Enam koalisi organisasai masyarakat sipil (Civil Society Forum/CSO) yang mengkampanyekan keterbukaan dan akuntabilitas ekstaktif Industri di region Asia Tenggara menyerukan kepada pemerintah negaranya masing-masing agar serius mempertimbangkan mengadopsi EITI (Extractive Industry Transparency Initiative/EITI).
Hal ini terungkap dalam pertemuan Organisasi Masyarakat Sipil (Civil Social Organization/CSO) Internasional, se-ASEAN yang membahas tentang Inisiatif Keterbukaan Ekstraktif Industri (The Extractive Industry Transparency Imitative (EITI), di Inter Continental, Jakarta (28/2). Acara ini dihadiri CSO dari Timor Leste, Kamboja, Vietnam, Philipina, dan Indonesia sebagai tuan rumah, yang dipandu langsung oleh Oxfam Amerika dan RWI (Revenue Watch Institute). Pertemuan ini sendiri dimaksudkan sebagai persiapan CSO se-ASEAN dalam menghadapi Konfrensi EITI se-Asia yang akan (telah berlangsung) di Shangrila, Indonesia, awal Maret 2010.
EITI itu sendiri adalah adalah standard global yang menyediakan mekanisme dimana sebuah perusahaan EI harus secara terbuka menginformasikan pendapatan dan pembayarannya kepada Negara (pemerintah), dan pemerintah juga harus mengumumkan kepada publik tentang hasil penerimaaan yang diterima. Semua itu harus dilakukan di bawah pengawasan multipihak termasuk masyarakat sipil.
Ketidakterbukaan pelaporan pendapatan kegiatan tambang oleh perusahaan EI dan penerimaan negara atas usaha itu, telah menimbulkan celah praktik korupsi, kolusi dan nepotisme yang sangat tinggi. Belum lagi menyebut dampak ekologisnya bagi alam dan berbagai konflik horizontal yang telah menimbulkan masalah sosial, politik dan ekonomi bagi masyarakat asli yang lahan dan hutannya dijadikan areal kegiatan usaha tambang atau dikenal sebagai ektraktif industri.

> **DATA MENTAH**:
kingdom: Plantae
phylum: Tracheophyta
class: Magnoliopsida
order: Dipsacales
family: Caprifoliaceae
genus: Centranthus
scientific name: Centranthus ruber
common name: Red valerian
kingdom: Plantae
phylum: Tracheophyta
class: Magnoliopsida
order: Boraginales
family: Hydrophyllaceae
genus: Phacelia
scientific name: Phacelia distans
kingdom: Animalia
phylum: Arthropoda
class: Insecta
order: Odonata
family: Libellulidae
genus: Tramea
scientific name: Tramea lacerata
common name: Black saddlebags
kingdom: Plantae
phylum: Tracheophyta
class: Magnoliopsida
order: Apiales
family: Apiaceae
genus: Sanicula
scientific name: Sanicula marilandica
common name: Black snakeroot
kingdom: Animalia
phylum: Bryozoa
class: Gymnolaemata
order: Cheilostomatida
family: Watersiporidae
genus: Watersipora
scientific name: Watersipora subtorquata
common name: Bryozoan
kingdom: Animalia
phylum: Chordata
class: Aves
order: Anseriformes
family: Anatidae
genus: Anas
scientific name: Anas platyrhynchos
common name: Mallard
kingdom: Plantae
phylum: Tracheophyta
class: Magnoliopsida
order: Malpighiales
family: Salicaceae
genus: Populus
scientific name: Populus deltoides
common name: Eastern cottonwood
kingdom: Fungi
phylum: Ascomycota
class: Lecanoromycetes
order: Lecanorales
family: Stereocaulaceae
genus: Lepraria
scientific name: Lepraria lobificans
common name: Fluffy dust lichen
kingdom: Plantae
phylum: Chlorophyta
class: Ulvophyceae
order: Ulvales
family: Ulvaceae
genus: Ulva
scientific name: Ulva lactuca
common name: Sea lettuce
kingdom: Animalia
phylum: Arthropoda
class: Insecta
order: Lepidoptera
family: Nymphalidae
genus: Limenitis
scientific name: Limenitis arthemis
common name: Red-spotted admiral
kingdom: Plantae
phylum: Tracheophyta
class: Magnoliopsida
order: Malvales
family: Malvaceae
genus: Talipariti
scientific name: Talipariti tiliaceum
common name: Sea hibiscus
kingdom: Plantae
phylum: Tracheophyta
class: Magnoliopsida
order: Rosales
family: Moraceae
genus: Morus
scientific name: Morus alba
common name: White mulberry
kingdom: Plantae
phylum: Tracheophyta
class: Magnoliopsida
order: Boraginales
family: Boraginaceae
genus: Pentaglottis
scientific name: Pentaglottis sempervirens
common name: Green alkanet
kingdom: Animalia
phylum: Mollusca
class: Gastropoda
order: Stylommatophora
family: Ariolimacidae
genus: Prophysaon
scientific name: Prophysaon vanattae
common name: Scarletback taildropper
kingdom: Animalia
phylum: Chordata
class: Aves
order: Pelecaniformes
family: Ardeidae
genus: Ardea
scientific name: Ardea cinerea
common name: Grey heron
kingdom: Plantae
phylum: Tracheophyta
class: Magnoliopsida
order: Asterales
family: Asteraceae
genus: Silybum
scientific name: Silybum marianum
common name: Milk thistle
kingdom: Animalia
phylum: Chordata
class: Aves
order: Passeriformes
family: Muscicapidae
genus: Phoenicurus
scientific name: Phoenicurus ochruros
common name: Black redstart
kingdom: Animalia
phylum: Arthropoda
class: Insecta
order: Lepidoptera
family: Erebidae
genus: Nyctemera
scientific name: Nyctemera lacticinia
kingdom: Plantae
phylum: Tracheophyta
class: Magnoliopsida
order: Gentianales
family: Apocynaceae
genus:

> **DAFTAR TUGAS**:
(1) Ringkaslah teks tentang pertemuan masyarakat sipil se-ASEAN mengenai EITI dalam tiga kalimat.
(2) Lanjutkan teks tentang pertemuan masyarakat sipil se-ASEAN mengenai EITI mulai dari kalimat terakhirnya.

> **HASIL TUGAS**:
(1) Enam koalisi organisasi masyarakat sipil di Asia Tenggara menyerukan agar pemerintah negara masing-masing serius mempertimbangkan untuk mengadopsi EITI. Seruan ini muncul dalam pertemuan organisasi masyarakat sipil se-ASEAN di Jakarta yang menjadi persiapan menghadapi Konferensi EITI se-Asia. EITI adalah standar global yang mewajibkan perusahaan industri ekstraktif membuka pendapatan dan pembayarannya kepada negara dan mewajibkan pemerintah mengumumkan penerimaannya kepada publik di bawah pengawasan multipihak, sedangkan ketidakterbukaan pelaporan itu telah membuka celah korupsi, kolusi, dan nepotisme serta menimbulkan dampak ekologis dan konflik horizontal bagi masyarakat asli.

(2)
“Sementara itu Indonesia, Philipina, Kamboja, Vietnam, Timor-Leste, dan Papua Nugini adalah negara kaya di sektor tambang ini, dan sejumlah perusahaan EI besar dalam puluhan tahun telah dipastikan akan terus beroperasi di sana. EITI akan ‘memaksa’ mereka baik perusahaan dan pemerintah melakukan tanggungjawab dan transparansi yang jelas serta memberikan ruang bagi pengawasannya, yang juga dilakukan masyarakat sipil,” jelas Direktur IESR (Institute for Essential Services Reform), Fabby Tumiwa dalam acara tersebut.
Kendati tidak semua CSO sepaham dalam melihat persoalan EI bisa terselesaikan lewat EITI, namun sejumlah CSO sudah mendorong upaya hal ini untuk terus dilakukan seiring dengan berbagai advokasi persoalan EI lainnya. Para CSO juga melihat bahwa ketiadaan tatakelola yang baik dalam hal mengatur keterbukaan usaha EI telah melemahkan tanggungjawab pemerintah yang harusnya secara terbuka memperlihatkan kepada publik pendapatan yang diterima dalam usaha EI ini. Termasuk kekhawatiran semakin tidak terkontrolnya eksplorasi sumber daya alam yang berakibat pada rusaknya ekologis, dan penderitaan rakyatnya.
“Sebagai contoh saja di Indonesia. Di kawasan Asia Tenggara, produksi batu bara Indonesia adalah terbesar kedua. Ironisnya daerah-daerah yang menghasilkan batu bara ini justru adalah daerah yang dikenal paling miskin dan tertinggal untuk seluruh wilayah Indonesia. Hal ini erat kaitannya dengan isu aktivitas korupsi yang tinggi, isu lingkungan, HAM dan juga kemiskinan,” jelas Fabby Tumiwa, Executive Director of Institute for Essential Services Reform (IeSR), Indonesia yang mempresentasikan gambaran umum tentang peta masalah EITI di kawasan ASEAN.
Ironis lagi, negara ASEAN yang kaya akan sumber daya alam tambang dan mineralnya seperti Indonesia, Laos, dan Philipina yang pengelolaannya sebagain besar “dikuasai” perusahaan asing seperti Petronas, Chevron dan Pertamina ini justru mendapatkan pendapatan GDP di sektor EI lebih kecil dibandingkan sektor lainnya.
“Sebagai contoh di Indonesia pendapatan dari sumber mineral sangatlah kecil jika dibandingkan dengan sektor lainnya. Di sektor tambang, bahkan, pemerintah hanya dapat royaltinya saja dan bukan pendapatannya,” jelas Fabby lagi.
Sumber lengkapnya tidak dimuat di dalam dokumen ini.